Best Practices for Managing Reopened Support Tickets

SOLVE

Thanks for the mention @kennedyp

 

Hey there @JoshVe. In addition to what Kennedy shared, I have a few thoughts. 

 

It can definitely be difficult to manage the scenario you describe - and I don't think it's that uncommon. I'd imagine there's a mix of folks who just contact support new each time, and others who search through their emails to hit reply and re-open a past conversation. 

I agree that encouraging new tickets is best case for your team while may add friction for customers, but I'd first posit that not all friction is bad. Needing to create a new ticket could make the support process easier overall, so added friction could result in better service (re-opening maybe adds time to the process whereas a new ticket moves faster - potentially). 

 

Anyway, with that in mind, here's what I'm thinking about with the new ticket path. 

 

Educate clients: Send automated emails after ticket closure explaining the importance of opening new tickets for new issues.

Implement a ticket portal (HubSPpot's customer portal should work): Set up a customer portal where clients can easily create new tickets and view their ticket history.

Use auto-responders: Configure auto-responses for closed tickets, guiding clients to open new tickets for additional issues.

 

I also poked around the internet a bit and found this idea for a solution. Full transparency, I did not validate it to know if this works, so I'd suggest testing it. 

 

Adjust the ticket process with custom properties and workflows.

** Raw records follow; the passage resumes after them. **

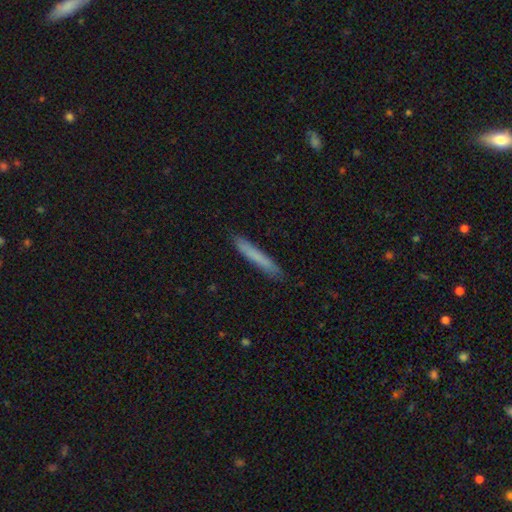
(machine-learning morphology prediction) smooth-or-featured: smooth: 75% | featured or disk: 19% | star or artifact: 6%
  how-rounded: cigar-shaped: 96% | in between: 3% | round: 1%
  merging: none: 88% | minor disturbance: 9% | major disturbance: 2% | merger: 1%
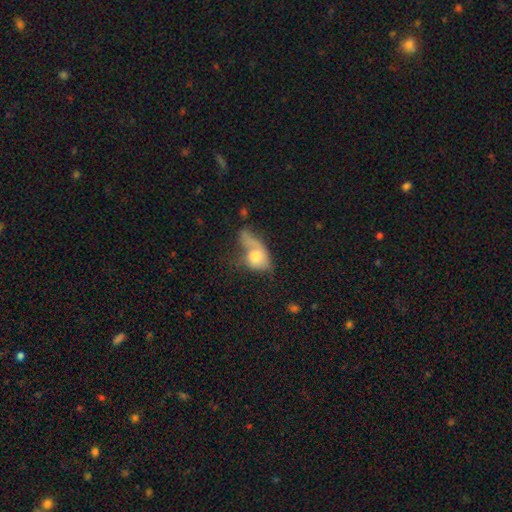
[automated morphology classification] type=smooth (65%); roundness=in between (69%); merging=major disturbance (41%).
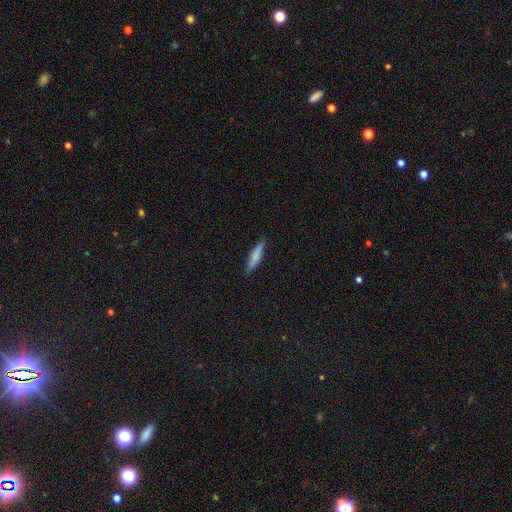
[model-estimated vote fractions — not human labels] A smooth galaxy with no disk features (74%) that is cigar-shaped (84%).

Vote fractions:
- Smooth or featured? smooth: 74% / featured or disk: 20% / star or artifact: 6%
- How rounded? cigar-shaped: 84% / in between: 14% / round: 1%
- Merging? none: 86% / minor disturbance: 11% / major disturbance: 2% / merger: 1%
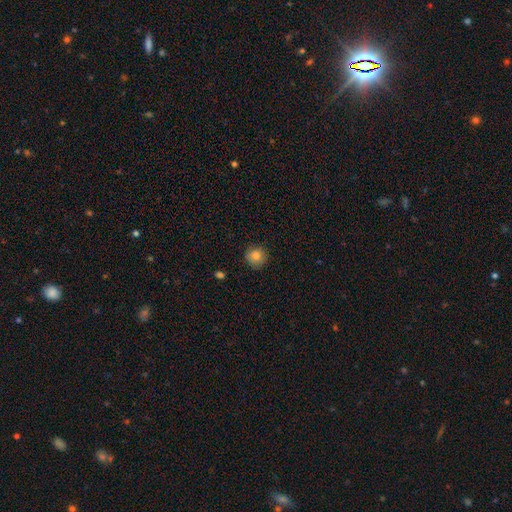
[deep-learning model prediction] smooth-or-featured: smooth: 82% | star or artifact: 10% | featured or disk: 7%
  how-rounded: round: 92% | in between: 7% | cigar-shaped: 1%
  merging: none: 87% | minor disturbance: 10% | major disturbance: 2% | merger: 1%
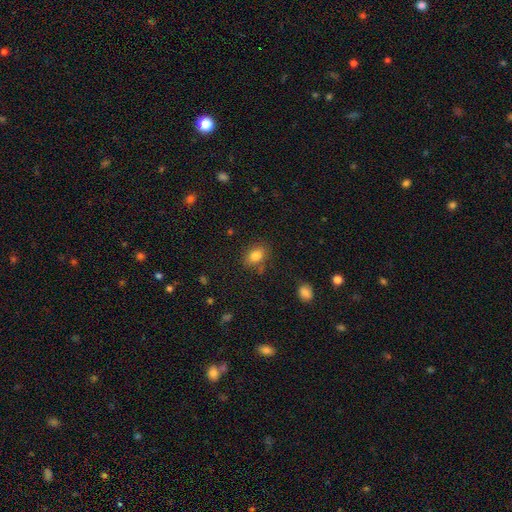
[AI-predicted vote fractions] The model was most divided on "how rounded": in between: 71%, round: 28%, cigar-shaped: 1%. More confident: smooth or featured — smooth (83%); merging — none (78%).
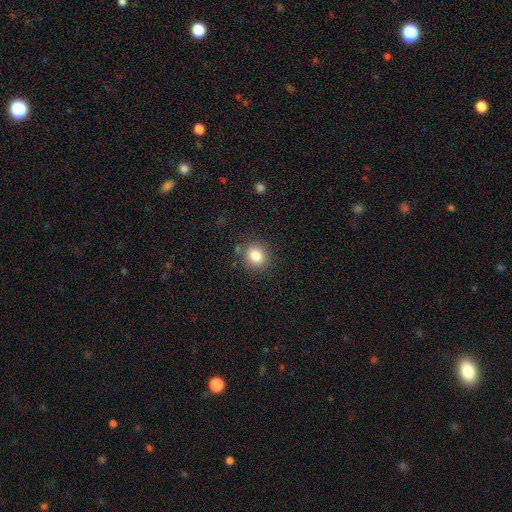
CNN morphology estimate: Smooth or featured?
  - smooth: 83% *
  - star or artifact: 11%
  - featured or disk: 6%
How rounded?
  - round: 81% *
  - in between: 19%
  - cigar-shaped: 1%
Merging?
  - none: 82% *
  - minor disturbance: 11%
  - merger: 4%
  - major disturbance: 4%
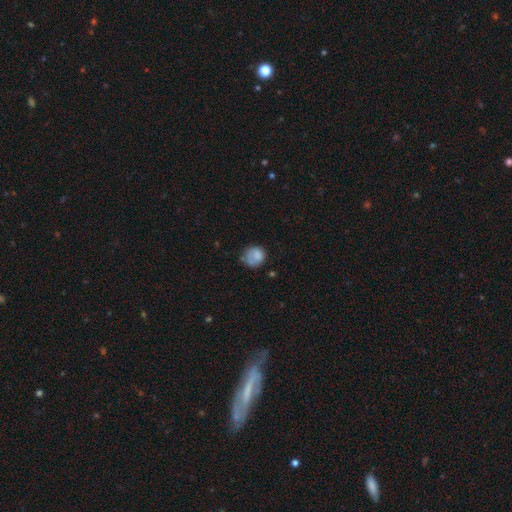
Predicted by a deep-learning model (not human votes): smooth-or-featured: smooth: 76% | featured or disk: 15% | star or artifact: 9%
  how-rounded: round: 80% | in between: 20% | cigar-shaped: 1%
  merging: none: 57% | minor disturbance: 26% | major disturbance: 14% | merger: 3%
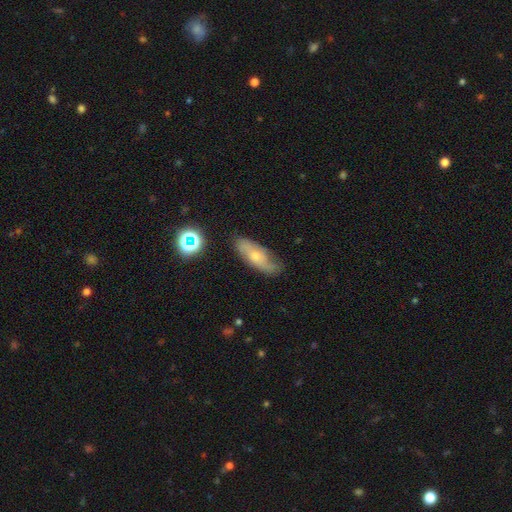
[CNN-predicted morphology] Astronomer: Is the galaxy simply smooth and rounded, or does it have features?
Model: featured or disk — 46% (runner-up: smooth, 45%).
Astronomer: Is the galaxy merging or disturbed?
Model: none — 65%.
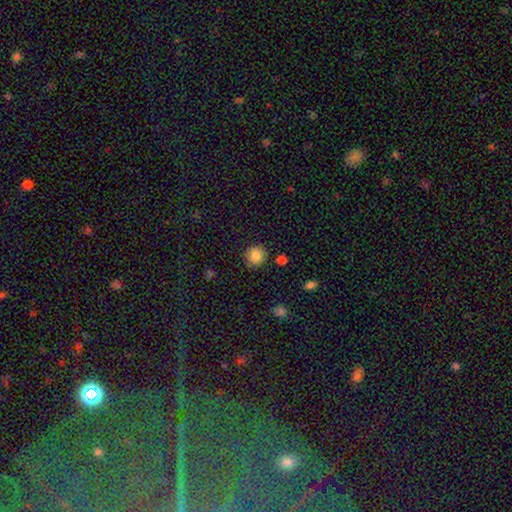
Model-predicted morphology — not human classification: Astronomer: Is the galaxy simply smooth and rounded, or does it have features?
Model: smooth — 84%.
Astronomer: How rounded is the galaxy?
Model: round — 91%.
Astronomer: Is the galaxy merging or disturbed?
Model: none — 86%.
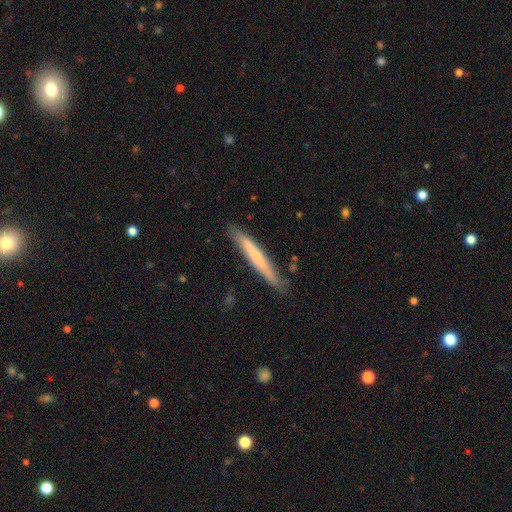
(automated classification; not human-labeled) smooth_or_featured: smooth (p=0.58) [alt: featured or disk p=0.37]
how_rounded: cigar-shaped (p=0.96) [alt: in between p=0.03]
merging: none (p=0.84) [alt: minor disturbance p=0.12]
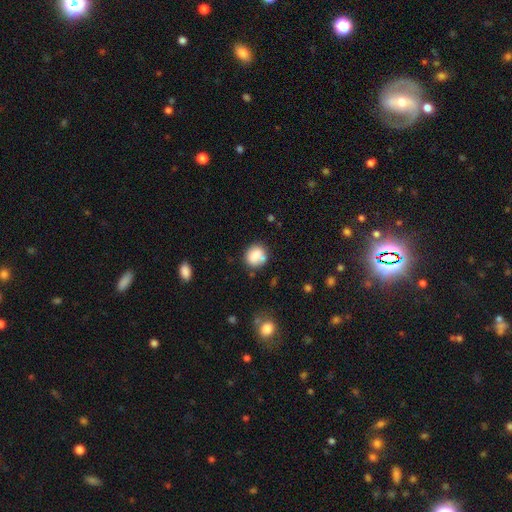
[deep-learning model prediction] Q: Smooth or featured?
A: smooth (78%); runner-up: featured or disk (13%)
Q: How rounded?
A: round (69%); runner-up: in between (29%)
Q: Merging?
A: none (59%); runner-up: minor disturbance (19%)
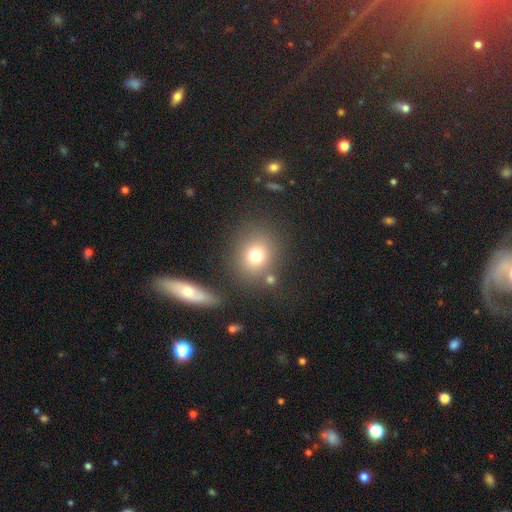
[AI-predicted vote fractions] Smooth or featured: smooth — 75% (star or artifact — 14%)
How rounded: round — 76% (in between — 23%)
Merging: none — 75% (minor disturbance — 11%)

Custom properties: Create custom ticket properties to track reopening data, including "Time to Reopen" and "Time to Re-close."

Workflow automation: Set up a workflow to manage reopened tickets:

  • Secure the close date in an auxiliary property
  • Add a delay until the close date is unknown
  • Set the reopening date
  • Add a delay until re-close
  • Copy the next close date

SLA management: Configure SLAs to pause when a ticket is solved and reactivate with the same elapsed/remaining time if reopened.

 

This may also help with metric tracking that's more accurate to your needs.

  1. Separate metrics: Track "Time to Initial Resolution" and "Time to Final Resolution" separately to distinguish between original and reopened resolution times.
  2. Reopen rate monitoring: Track the percentage of reopened tickets against total incoming tickets daily to identify trends and assess resolution quality.
  3. Custom reporting: Utilize HubSpot's reporting tools to create custom reports that accurately reflect resolution times for both initial and reopened tickets.

 

Finally, I saw a suggestion here that might be an idea. Implement a "Validated" status by adding a status between "Done" and "Closed" to allow for customer confirmation before final closure.

I hope that helps ignite an idea for you! 

 

Did my answer help? Please "mark as a solution" to help others find answers. Plus I really appreciate it!


Dan Moyle

HubSpot Advisor

LearningOps | Impulse Creative

emailAddress
dan@impulsecreative.com
website
https://impulsecreative.com/

View solution in original post

3 Replies 3
danmoyle
Solution
Most Valuable Member | Elite Partner
Most Valuable Member | Elite Partner

Best Practices for Managing Reopened Support Tickets

SOLVE

Thanks for the mention @kennedyp

 

Hey there @JoshVe. In addition to what Kennedy shared, I have a few thoughts. 

 

It can definitely be difficult to manage the scenario you describe - and I don't think it's that uncommon. I'd imagine there's a mix of folks who just contact support new each time, and others who search through their emails to hit reply and re-open a past conversation. 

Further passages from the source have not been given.